Nottingham Centre for Public Health and Epidemiology, University of Nottingham, Nottingham City Hospital, Hucknall Rd, Nottingham, NG5 1PB, England.
NHS England, Seaton House, City Link, London Road, Nottingham, NG2 4LA, England.
BMC Med Educ. 2024 Jan 11;24(1):57. doi: 10.1186/s12909-024-05042-9.
Artificial intelligence-based large language models, like ChatGPT, have been rapidly assessed for both risks and potential in health-related assessment and learning. However, their applications in public health professional exams have not yet been studied. We evaluated the performance of ChatGPT in part of the Faculty of Public Health's Diplomat exam (DFPH).
ChatGPT was provided with a bank of 119 publicly available DFPH question parts from past papers. Its performance was assessed by two active DFPH examiners. The degree of insight and level of understanding apparently displayed by ChatGPT was also assessed.
ChatGPT passed 3 of 4 papers, surpassing the current pass rate. It performed best on questions relating to research methods. Its answers had a high floor. Examiners identified ChatGPT answers with 73.6% accuracy and human answers with 28.6% accuracy. ChatGPT provided a mean of 3.6 unique insights per question and appeared to demonstrate a required level of learning on 71.4% of occasions.
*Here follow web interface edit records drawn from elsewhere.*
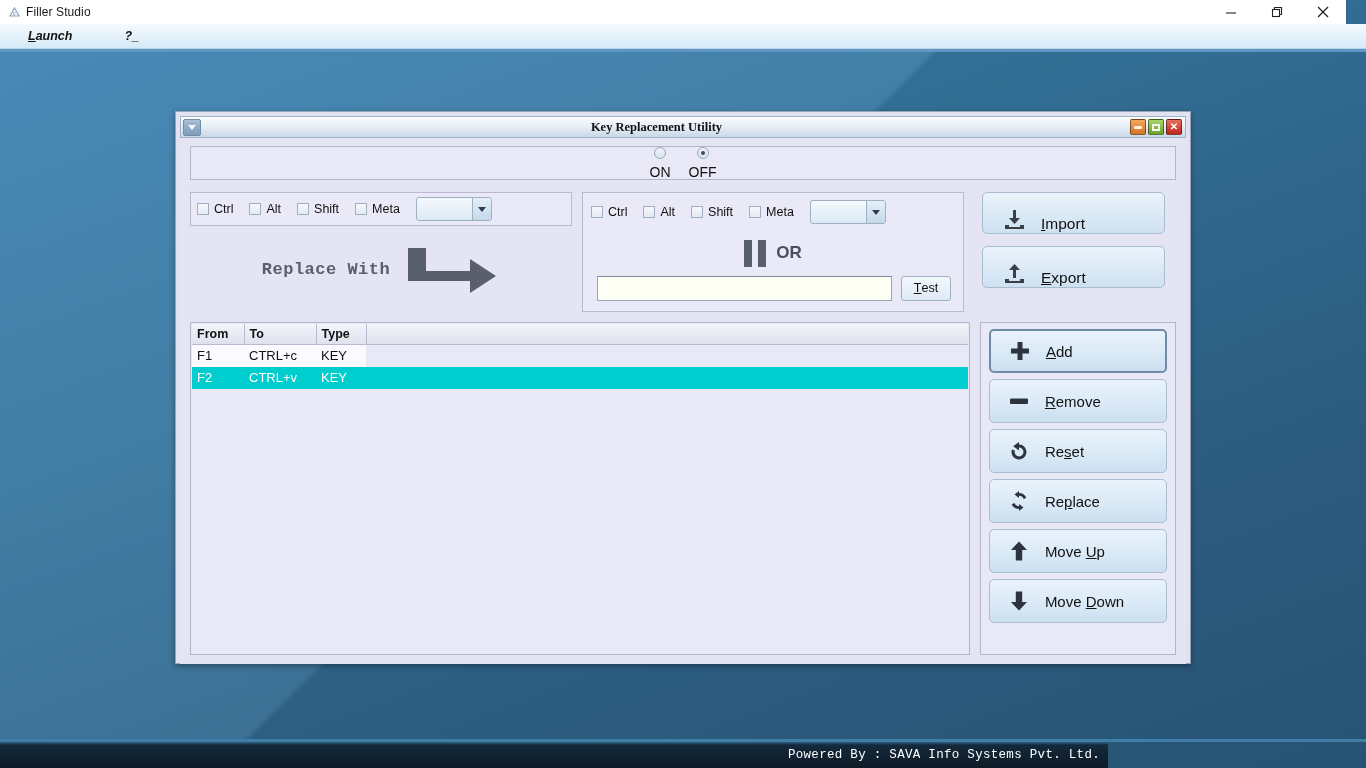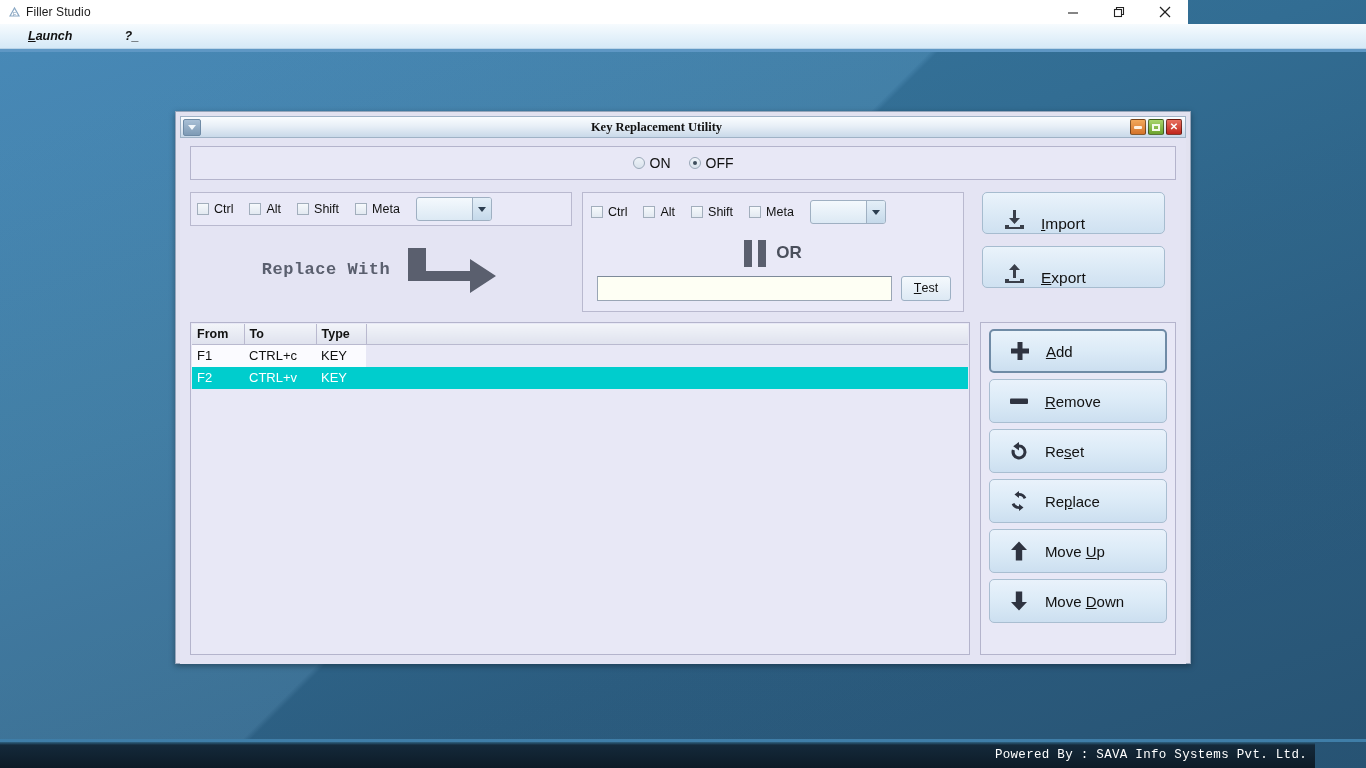--- a/index.html
+++ b/index.html
@@ -20,7 +20,7 @@
 
   
   #app-titlebar {
-    position: absolute; left: 0; top: 0; width: 1188px; height: 24px;
+    position: absolute; left: 0; top: 0; width: 1346px; height: 24px;
     background: #ffffff;
     display: flex; align-items: center;
   }

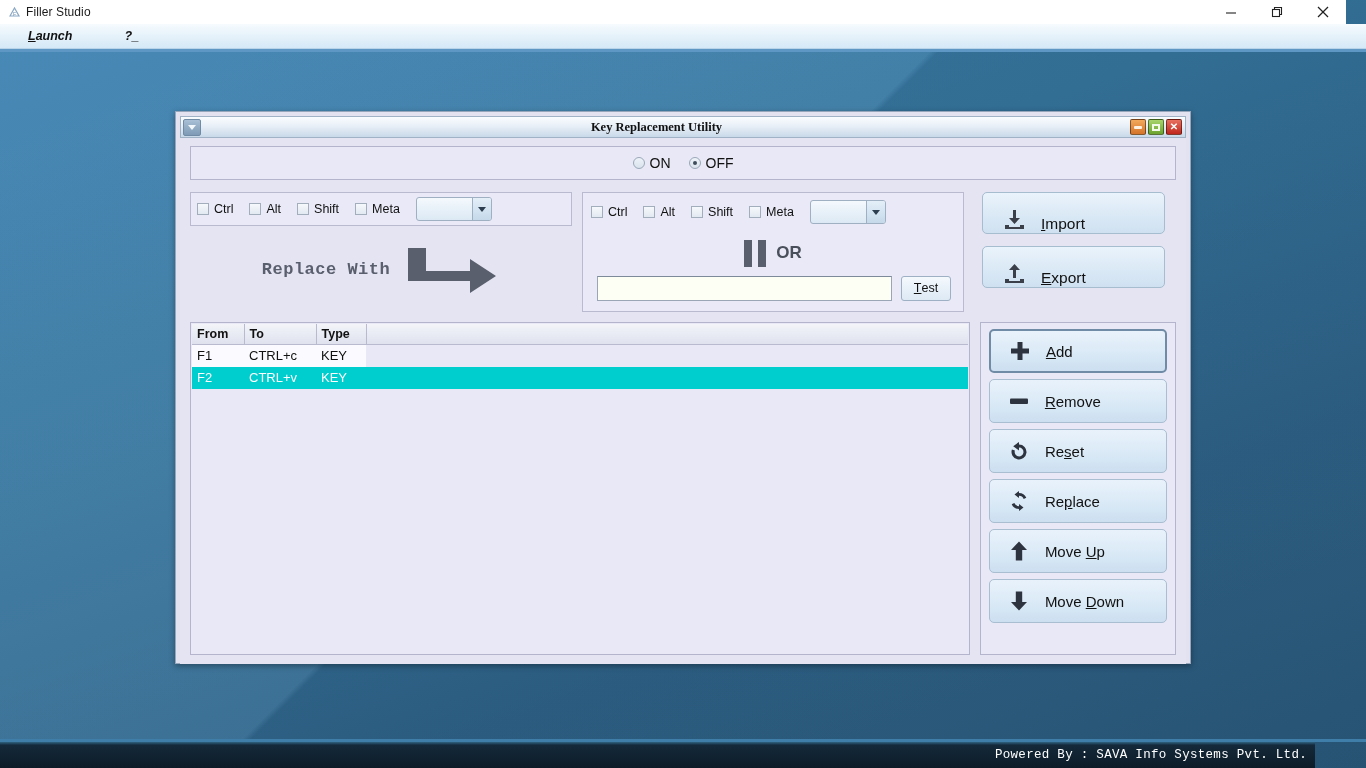--- a/index.html
+++ b/index.html
@@ -123,7 +123,7 @@
     height: 34px; display: flex; align-items: center; justify-content: center;
     gap: 0px;
   }
-  .radio-wrap { display: inline-flex; align-items: center; gap: 5px; margin: 4px 9px; }
+  .radio-wrap { display: inline-flex; align-items: center; gap: 5px; margin: 4px 9px; flex-direction: column; }
   .radio {
     width: 12px; height: 12px; border-radius: 50%;
     background: linear-gradient(to bottom,#eef3f8,#d9e2ec);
Large language models have rapidly increasing potential as a learning tool in public health education. However, their factual fallibility and the difficulty of distinguishing their responses from that of humans pose potential threats to teaching and learning.
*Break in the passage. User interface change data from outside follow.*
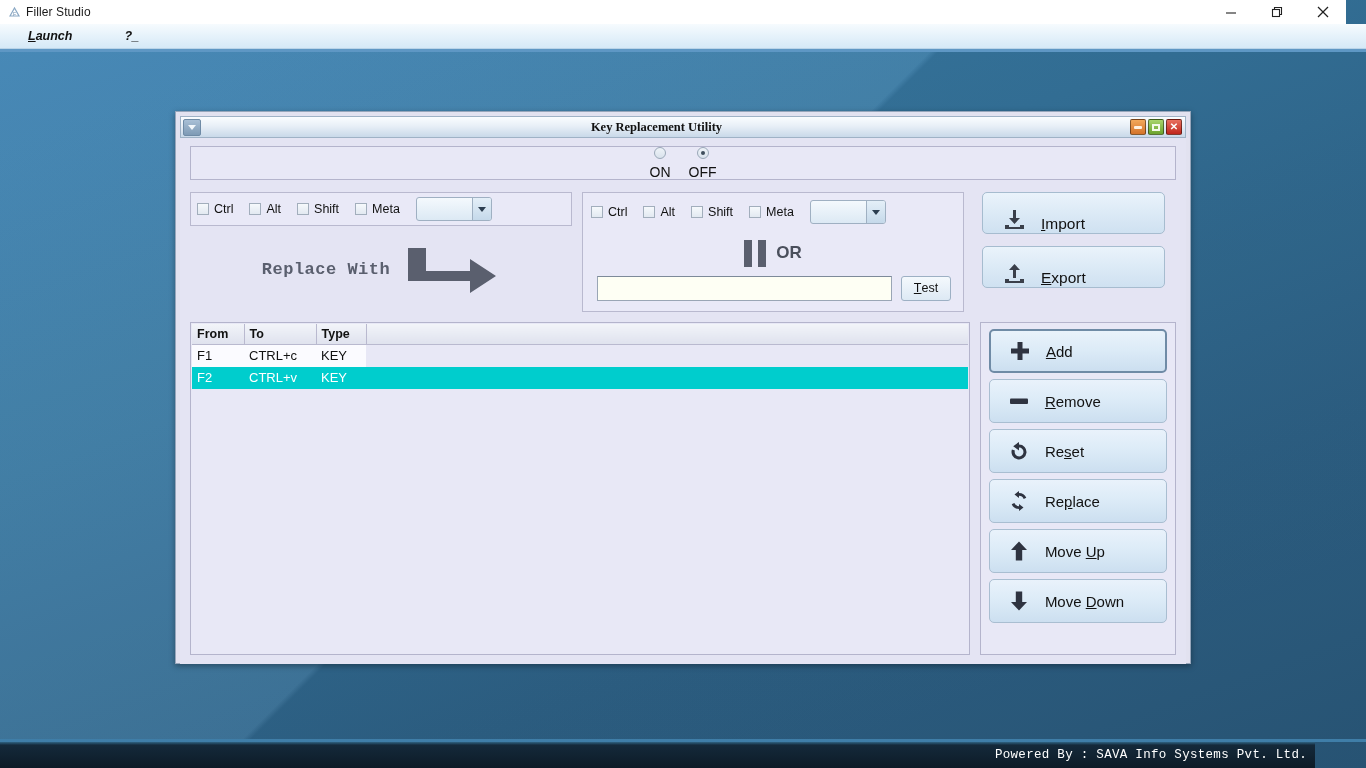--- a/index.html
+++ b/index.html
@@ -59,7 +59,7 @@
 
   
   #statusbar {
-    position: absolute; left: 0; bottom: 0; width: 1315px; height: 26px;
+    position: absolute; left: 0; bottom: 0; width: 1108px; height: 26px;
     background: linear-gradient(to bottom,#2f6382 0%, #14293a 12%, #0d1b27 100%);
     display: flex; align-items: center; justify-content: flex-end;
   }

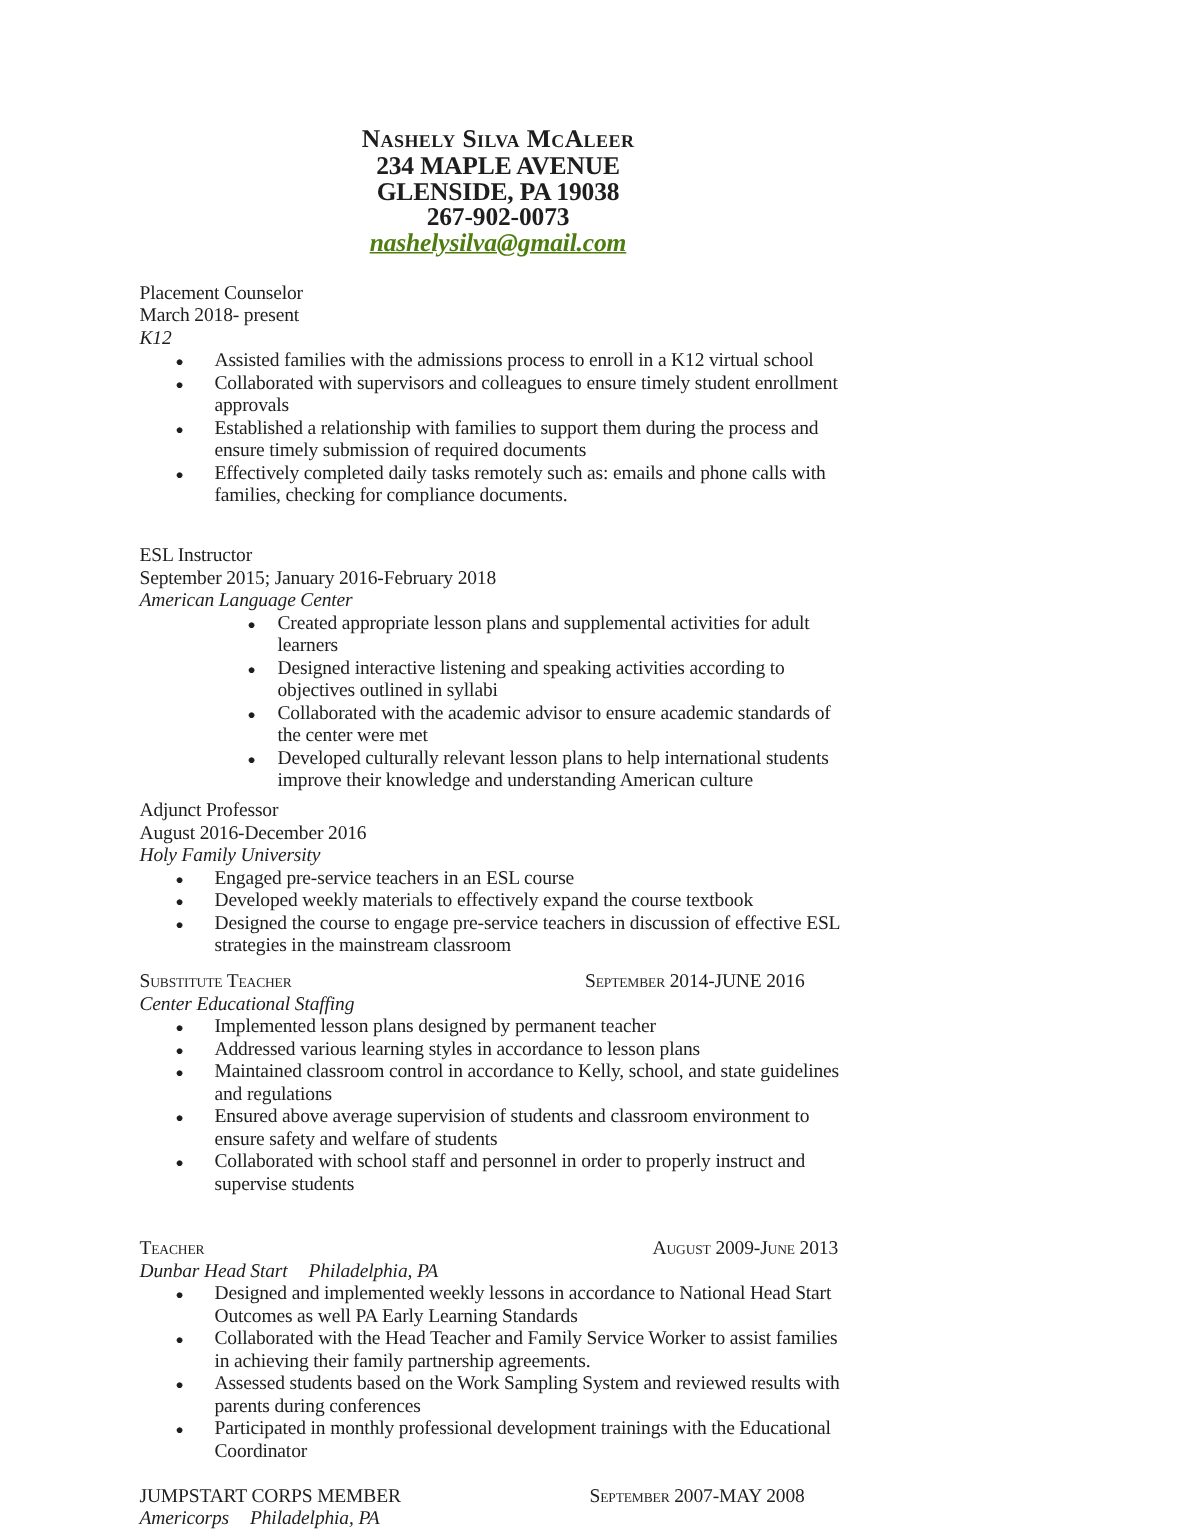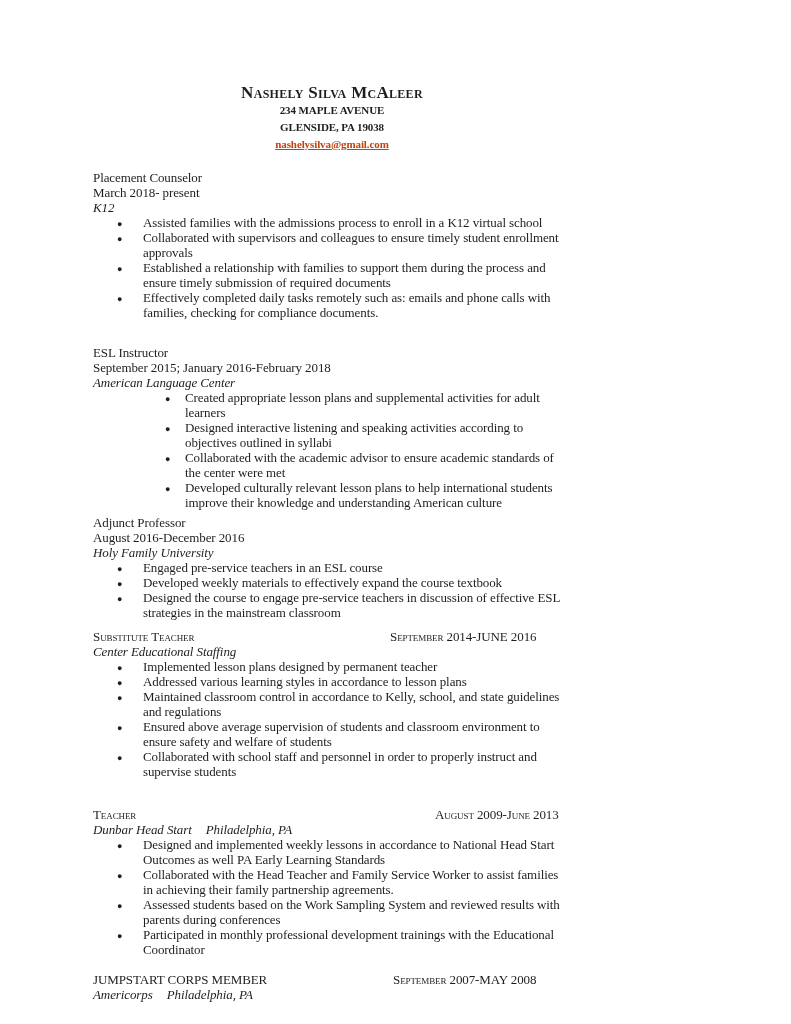--- a/index.html
+++ b/index.html
@@ -38,7 +38,7 @@
     margin-bottom: 1px;
   }
   .addr-line {
-    font-size: 11px;
+    font-size: 17px;
     font-weight: bold;
   }
   .email-line a {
基于人工智能的大型语言模型,如 ChatGPT,已在健康评估和学习方面迅速被评估其风险和潜力。然而,它们在公共卫生专业考试中的应用尚未得到研究。我们评估了 ChatGPT 在公共卫生专业人员考试(DFPH)部分内容中的表现。
为 ChatGPT 提供了 119 份来自过去试卷的公开可用的 DFPH 问题部分。由两名活跃的 DFPH 考官评估其表现。还评估了 ChatGPT 显然表现出的洞察力程度和理解水平。
ChatGPT 通过了 4 份试卷中的 3 份,超过了目前的通过率。它在与研究方法相关的问题上表现最佳。它的答案基础很高。考官以 73.6%的准确率识别出 ChatGPT 的答案和以 28.6%的准确率识别出人类的答案。ChatGPT 为每个问题平均提供了 3.6 个独特的见解,并且在 71.4%的情况下似乎表现出了所需的学习水平。
大型语言模型在公共卫生教育中作为学习工具的潜力迅速增加。然而,它们在事实方面的错误和难以将其与人类的回答区分开来,对教学和学习构成了潜在威胁。